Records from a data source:
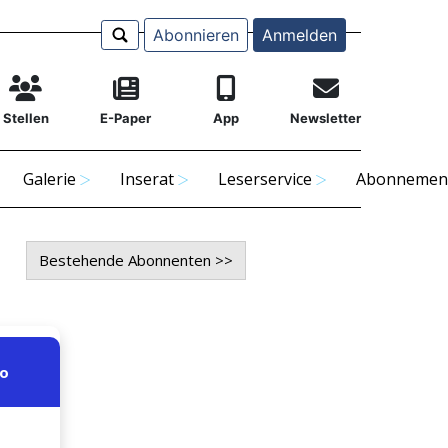
Abonnieren
Anmelden
Stellen
E-Paper
App
Newsletter
Galerie
Inserat
Leserservice
Abonnemen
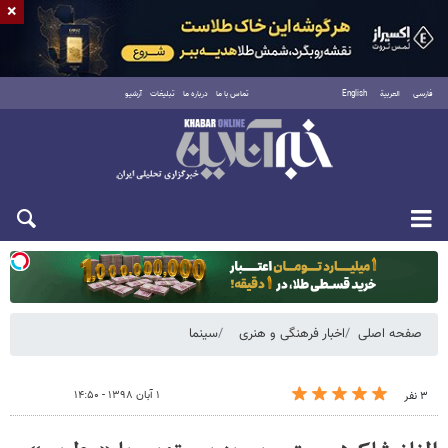
×
فارسی
العربية
English
تماس با ما
درباره ما
تبلیغات
آرشیو
یکشنبه ۱۸ مرداد ۱۴۰۵
صفحه اصلی
اخبار فرهنگی و هنری
سینما
۱ آبان ۱۳۹۸ - ۱۴:۵۰
۳ نفر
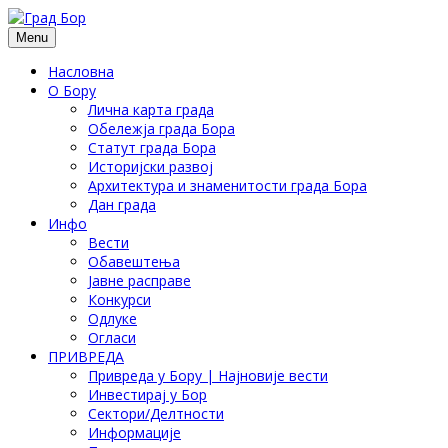
Menu
Насловна
О Бору
Лична карта града
Обележја града Бора
Статут града Бора
Историјски развој
Архитектура и знаменитости града Бора
Дан града
Инфо
Вести
Обавештења
Јавне расправе
Конкурси
Одлуке
Огласи
ПРИВРЕДА
Привреда у Бору | Најновије вести
Инвестирај у Бор
Сектори/Делтности
Информације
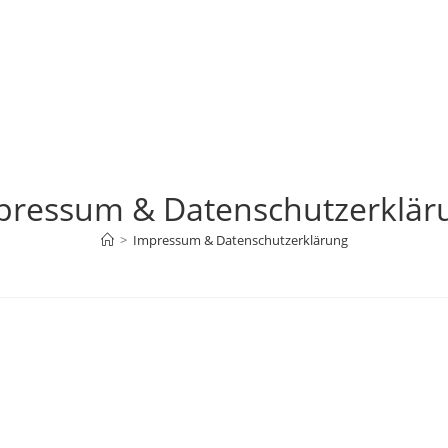
pressum & Datenschutzerklär
>
Impressum & Datenschutzerklärung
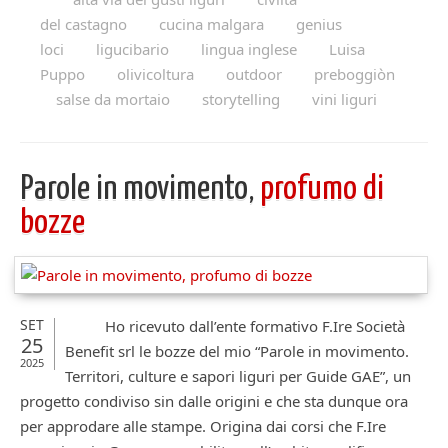
del castagno
cucina malgara
genius
loci
ligucibario
lingua inglese
Luisa
Puppo
olivicoltura
outdoor
preboggiòn
salse da mortaio
storytelling
vini liguri
Parole in movimento,
profumo di
bozze
SET
Ho ricevuto dall’ente formativo F.Ire Società
25
Benefit srl le bozze del mio “Parole in movimento.
2025
Territori, culture e sapori liguri per Guide GAE”, un
progetto condiviso sin dalle origini e che sta dunque ora
per approdare alle stampe. Origina dai corsi che F.Ire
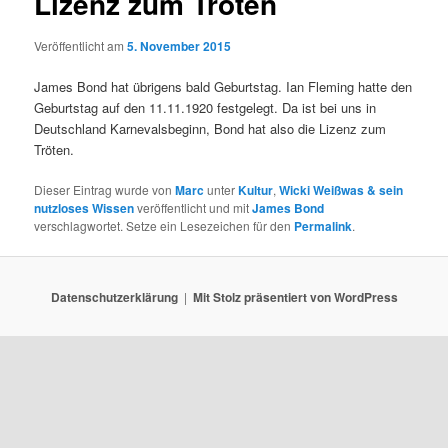
Lizenz zum Tröten
Veröffentlicht am
5. November 2015
James Bond hat übrigens bald Geburtstag. Ian Fleming hatte den
Geburtstag auf den 11.11.1920 festgelegt. Da ist bei uns in
Deutschland Karnevalsbeginn, Bond hat also die Lizenz zum
Tröten.
Dieser Eintrag wurde von
Marc
unter
Kultur
,
Wicki Weißwas & sein
nutzloses Wissen
veröffentlicht und mit
James Bond
verschlagwortet. Setze ein Lesezeichen für den
Permalink
.
Datenschutzerklärung
Mit Stolz präsentiert von WordPress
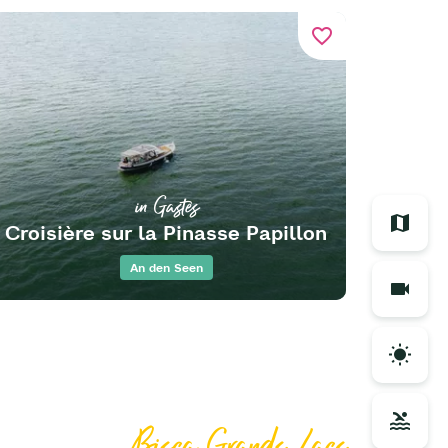
favorite_border
in Gastes
Croisière sur la Pinasse Papillon
An den Seen
Bisca Grands Lacs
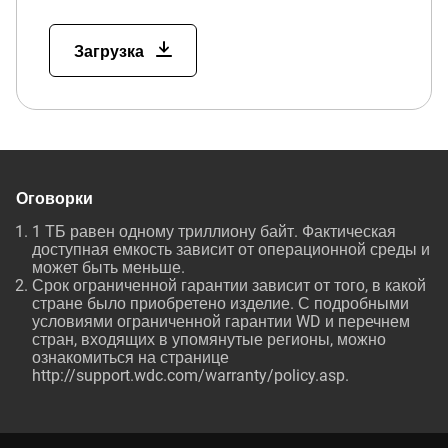
Загрузка
Оговорки
1 ТБ равен одному триллиону байт. Фактическая
доступная емкость зависит от операционной среды и
может быть меньше.
Срок ограниченной гарантии зависит от того, в какой
стране было приобретено изделие. С подробными
условиями ограниченной гарантии WD и перечнем
стран, входящих в упомянутые регионы, можно
ознакомиться на странице
http://support.wdc.com/warranty/policy.asp.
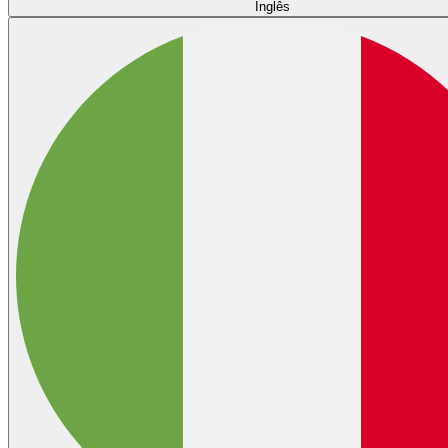
Inglês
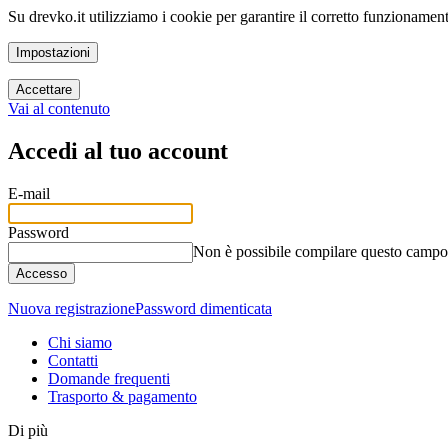
Su drevko.it utilizziamo i cookie per garantire il corretto funzionamento 
Impostazioni
Accettare
Vai al contenuto
Accedi al tuo account
E-mail
Password
Non è possibile compilare questo campo
Accesso
Nuova registrazione
Password dimenticata
Chi siamo
Contatti
Domande frequenti
Trasporto & pagamento
Di più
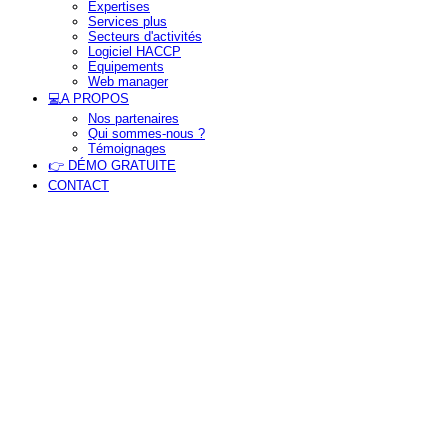
Expertises
Services plus
Secteurs d'activités
Logiciel HACCP
Equipements
Web manager
tion
💻A PROPOS
Nos partenaires
Qui sommes-nous ?
Témoignages
👉 DÉMO GRATUITE
CONTACT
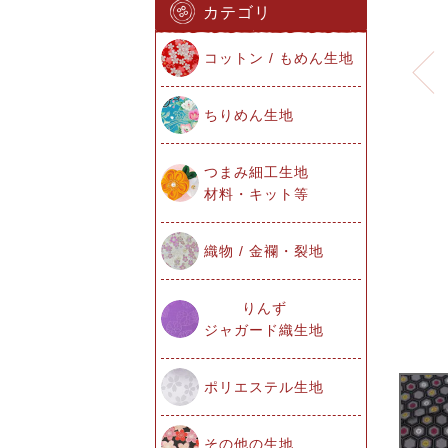
カテゴリ
コットン / もめん生地
ちりめん生地
つまみ細工生地
材料・キット等
織物 / 金襴・裂地
りんず
ジャガード織生地
ポリエステル生地
その他の生地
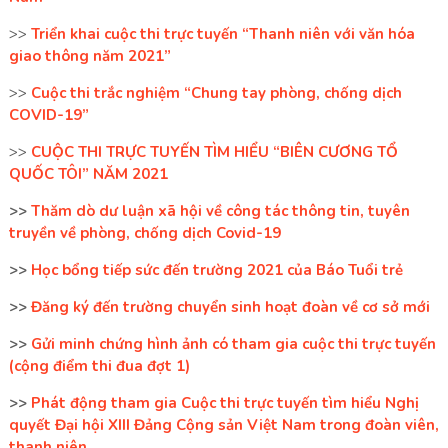
>>
Triển khai cuộc thi trực tuyến “Thanh niên với văn hóa
giao thông năm 2021”
>>
Cuộc thi trắc nghiệm “Chung tay phòng, chống dịch
COVID-19”
>>
CUỘC THI TRỰC TUYẾN TÌM HIỂU “BIÊN CƯƠNG TỔ
QUỐC TÔI” NĂM 2021
>>
Thăm dò dư luận xã hội về công tác thông tin, tuyên
truyền về phòng, chống dịch Covid-19
>>
Học bổng tiếp sức đến trường 2021 của Báo Tuổi trẻ
>>
Đăng ký đến trường chuyển sinh hoạt đoàn về cơ sở mới
>>
Gửi minh chứng hình ảnh có tham gia cuộc thi trực tuyến
(cộng điểm thi đua đợt 1)
>>
Phát động tham gia Cuộc thi trực tuyến tìm hiểu Nghị
quyết Đại hội XIII Đảng Cộng sản Việt Nam trong đoàn viên,
thanh niên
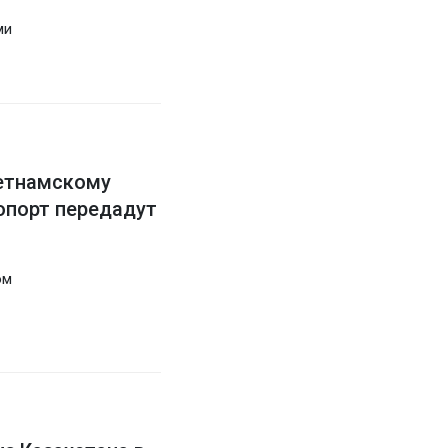
ми
ьетнамскому
ропорт передадут
ом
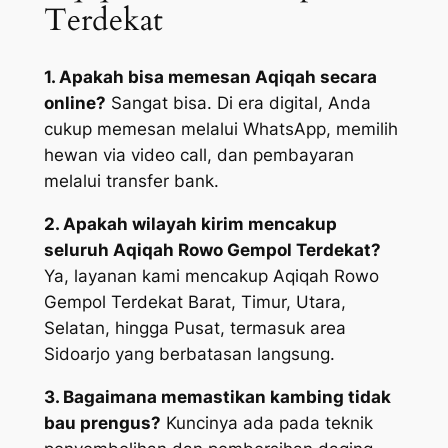
Terdekat
1. Apakah bisa memesan Aqiqah secara
online?
Sangat bisa. Di era digital, Anda
cukup memesan melalui WhatsApp, memilih
hewan via video call, dan pembayaran
melalui transfer bank.
2. Apakah wilayah kirim mencakup
seluruh Aqiqah Rowo Gempol Terdekat?
Ya, layanan kami mencakup Aqiqah Rowo
Gempol Terdekat Barat, Timur, Utara,
Selatan, hingga Pusat, termasuk area
Sidoarjo yang berbatasan langsung.
3. Bagaimana memastikan kambing tidak
bau prengus?
Kuncinya ada pada teknik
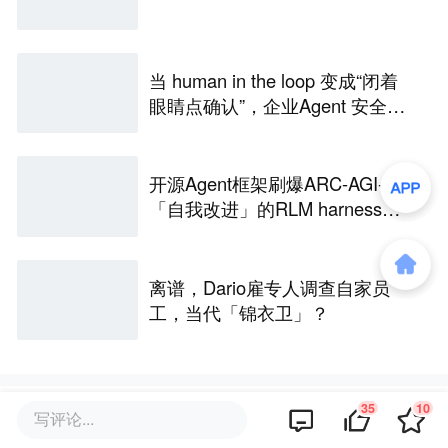
当 human in the loop 变成“闭着
眼睛点确认”，企业Agent 安全还
能靠谁？
开源Agent框架刷爆ARC-AGI-3，
「自我改进」的RLM harness引
争议
离谱，Dario雇专人调查自家员
工，当代「锦衣卫」？
35
10
评论区
写评论...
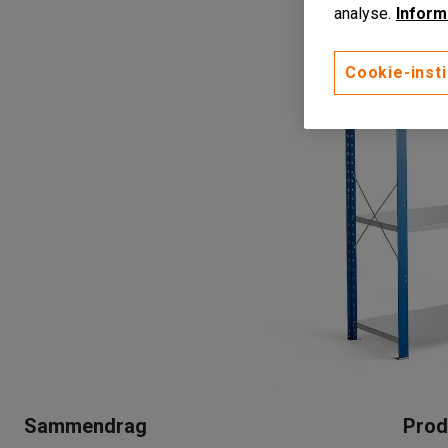
analyse.
Inform
Cookie-insti
Sammendrag
Prod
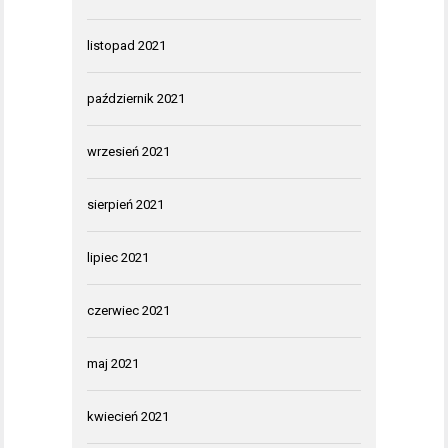
listopad 2021
październik 2021
wrzesień 2021
sierpień 2021
lipiec 2021
czerwiec 2021
maj 2021
kwiecień 2021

> Task details
Lay out every line of text in the material above as a numbered list, leaving out blank lines. Omit the pictures from your answer.

> Output for this exercise
1. Abonnieren
2. Anmelden
3. Stellen
4. E-Paper
5. App
6. Newsletter
7. Galerie
8. Inserat
9. Leserservice
10. Abonnemen
11. ×
12. فارسی
13. العربية
14. English
15. تماس با ما
16. درباره ما
17. تبلیغات
18. آرشیو
19. یکشنبه ۱۸ مرداد ۱۴۰۵
20. صفحه اصلی
21. اخبار فرهنگی و هنری
22. سینما
23. ۱ آبان ۱۳۹۸ - ۱۴:۵۰
24. ۳ نفر
25. Menu
26. Насловна
27. О Бору
28. Лична карта града
29. Обележја града Бора
30. Статут града Бора
31. Историјски развој
32. Архитектура и знаменитости града Бора
33. Дан града
34. Инфо
35. Вести
36. Обавештења
37. Јавне расправе
38. Конкурси
39. Одлуке
40. Огласи
41. ПРИВРЕДА
42. Привреда у Бору | Најновије вести
43. Инвестирај у Бор
44. Сектори/Делтности
45. Информације
46. pressum & Datenschutzerklär
47. >
48. Impressum & Datenschutzerklärung
49. del castagno
50. cucina malgara
51. genius
52. loci
53. ligucibario
54. lingua inglese
55. Luisa
56. Puppo
57. olivicoltura
58. outdoor
59. preboggiòn
60. salse da mortaio
61. storytelling
62. vini liguri
63. Parole in movimento,
64. profumo di
65. bozze
66. SET
67. Ho ricevuto dall’ente formativo F.Ire Società
68. 25
69. Benefit srl le bozze del mio “Parole in movimento.
70. 2025
71. Territori, culture e sapori liguri per Guide GAE”, un
72. progetto condiviso sin dalle origini e che sta dunque ora
73. per approdare alle stampe. Origina dai corsi che F.Ire
74. Lizenz zum Tröten
75. Veröffentlicht am
76. 5. November 2015
77. James Bond hat übrigens bald Geburtstag. Ian Fleming hatte den
78. Geburtstag auf den 11.11.1920 festgelegt. Da ist bei uns in
79. Deutschland Karnevalsbeginn, Bond hat also die Lizenz zum
80. Tröten.
81. Dieser Eintrag wurde von
82. Marc
83. unter
84. Kultur
85. ,
86. Wicki Weißwas & sein
87. nutzloses Wissen
88. veröffentlicht und mit
89. James Bond
90. verschlagwortet. Setze ein Lesezeichen für den
91. Permalink
92. .
93. Datenschutzerklärung
94. Mit Stolz präsentiert von WordPress
95. favorite_border
96. in Gastes
97. Croisière sur la Pinasse Papillon
98. An den Seen
99. Bisca Grands Lacs
100. Загрузка
101. Оговорки
102. 1 ТБ равен одному триллиону байт. Фактическая
103. доступная емкость зависит от операционной среды и
104. может быть меньше.
105. Срок ограниченной гарантии зависит от того, в какой
106. стране было приобретено изделие. С подробными
107. условиями ограниченной гарантии WD и перечнем
108. стран, входящих в упомянутые регионы, можно
109. ознакомиться на странице
110. http://support.wdc.com/warranty/policy.asp.
111. Inglês
112. Su drevko.it utilizziamo i cookie per garantire il corretto funzionamento 
113. Impostazioni
114. Accettare
115. Vai al contenuto
116. Accedi al tuo account
117. E-mail
118. Password
119. Non è possibile compilare questo campo
120. Accesso
121. Nuova registrazione
122. Password dimenticata
123. Chi siamo
124. Contatti
125. Domande frequenti
126. Trasporto & pagamento
127. Di più
128. Expertises
129. Services plus
130. Secteurs d'activités
131. Logiciel HACCP
132. Equipements
133. Web manager
134. tion
135. 💻A PROPOS
136. Nos partenaires
137. Qui sommes-nous ?
138. Témoignages
139. 👉 DÉMO GRATUITE
140. CONTACT
141. カテゴリ
142. コットン / もめん生地
143. ちりめん生地
144. つまみ細工生地
145. 材料・キット等
146. 織物 / 金襴・裂地
147. りんず
148. ジャガード織生地
149. ポリエステル生地
150. その他の生地
151. >>
152. Triển khai cuộc thi trực tuyến “Thanh niên với văn hóa
153. giao thông năm 2021”
154. >>
155. Cuộc thi trắc nghiệm “Chung tay phòng, chống dịch
156. COVID-19”
157. >>
158. CUỘC THI TRỰC TUYẾN TÌM HIỂU “BIÊN CƯƠNG TỔ
159. QUỐC TÔI” NĂM 2021
160. >>
161. Thăm dò dư luận xã hội về công tác thông tin, tuyên
162. truyền về phòng, chống dịch Covid-19
163. >>
164. Học bổng tiếp sức đến trường 2021 của Báo Tuổi trẻ
165. >>
166. Đăng ký đến trường chuyển sinh hoạt đoàn về cơ sở mới
167. >>
168. Gửi minh chứng hình ảnh có tham gia cuộc thi trực tuyến
169. (cộng điểm thi đua đợt 1)
170. >>
171. Phát động tham gia Cuộc thi trực tuyến tìm hiểu Nghị
172. quyết Đại hội XIII Đảng Cộng sản Việt Nam trong đoàn viên,
173. thanh niên
174. ми
175. ьетнамскому
176. ропорт передадут
177. ом
178. Terdekat
179. 1. Apakah bisa memesan Aqiqah secara
180. online?
181. Sangat bisa. Di era digital, Anda
182. cukup memesan melalui WhatsApp, memilih
183. hewan via video call, dan pembayaran
184. melalui transfer bank.
185. 2. Apakah wilayah kirim mencakup
186. seluruh Aqiqah Rowo Gempol Terdekat?
187. Ya, layanan kami mencakup Aqiqah Rowo
188. Gempol Terdekat Barat, Timur, Utara,
189. Selatan, hingga Pusat, termasuk area
190. Sidoarjo yang berbatasan langsung.
191. 3. Bagaimana memastikan kambing tidak
192. bau prengus?
193. Kuncinya ada pada teknik
194. 当 human in the loop 变成“闭着
195. 眼睛点确认”，企业Agent 安全还
196. 能靠谁？
197. 开源Agent框架刷爆ARC-AGI-3，
198. 「自我改进」的RLM harness引
199. 争议
200. 离谱，Dario雇专人调查自家员
201. 工，当代「锦衣卫」？
202. 35
203. 10
204. 评论区
205. 写评论...
206. analyse.
207. Inform
208. Cookie-insti
209. Sammendrag
210. Prod
211. listopad 2021
212. październik 2021
213. wrzesień 2021
214. sierpień 2021
215. lipiec 2021
216. czerwiec 2021
217. maj 2021
218. kwiecień 2021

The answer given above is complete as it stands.